Walmart and Amazon are said to be exploring the creation of their own stablecoins, cryptocurrencies whose value is pegged to that of another currency, commodity, or financial instrument such as gold, Treasury bills or the U.S. dollar.
For those of us who do not buy and sell crypto as an investment or store of value, such stablecoin payment methods are a practical application of crypto in our daily lives.
New proposed legislation passed by the U.S. Senate to create a regulatory framework for stablecoins arguably will help clear the way, pegging stablecoin value to the U.S. dollar. The U.S. House of Representatives already has passed similar legislation.
Most of the value seems tied to the ability to reduce interchange payments (usage fees, essentially) paid to credit card processors Visa and Mastercard, for example.
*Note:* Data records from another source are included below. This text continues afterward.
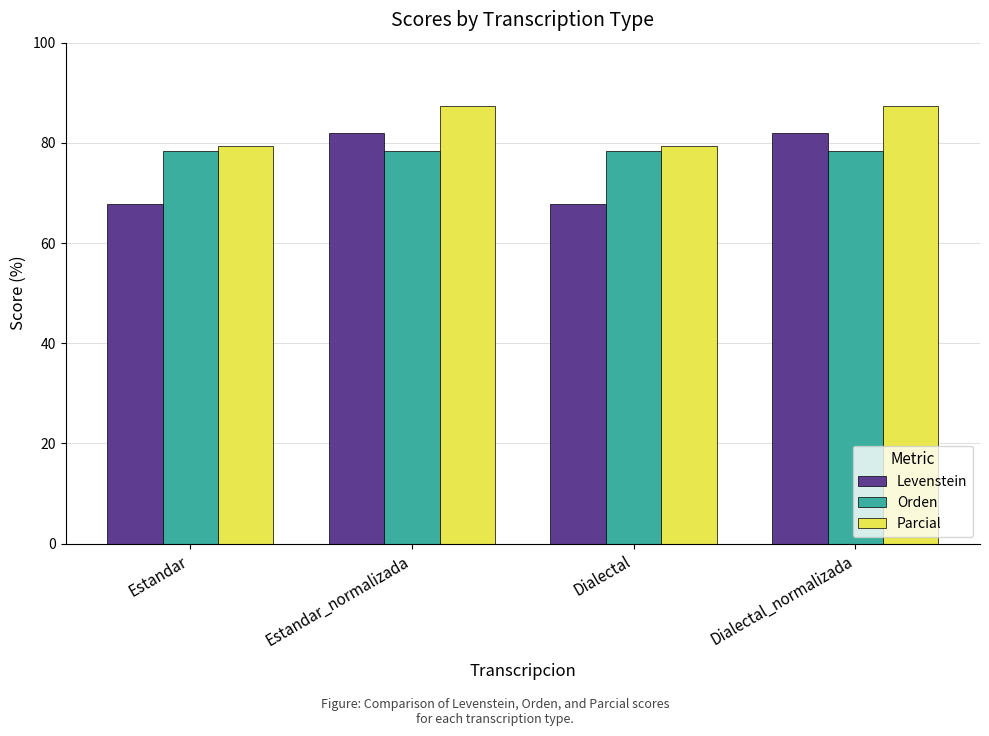

Does the chart contain any negative values?

No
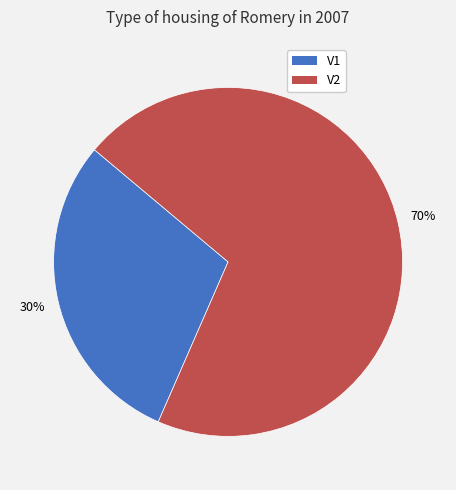

Does any single category account for the majority?

Yes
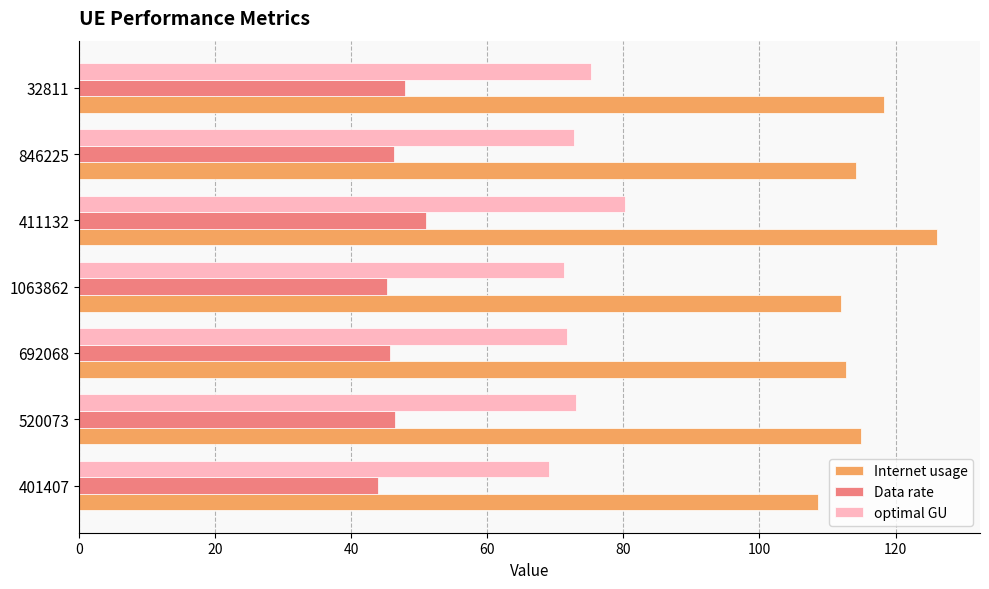

What is the sum of all Internet usage values?

806.7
By leveraging stablecoins, they can process payments at lower cost, with faster settlement, and maintain greater control over their transaction cost infrastructure.
Such retailer stablecoins might be considered a major boost for use of cryptocurrencies as a payment mechanism or currency. Over time, if consumers embrace the method, it also has implications for the fortunes of credit card processing networks as well as the major retailers who use the stablecoins.
Banks presumably also will have to adjust, as they are the processing network partners and actually issue credit cards, authorize and receive payments consumers make with retailers.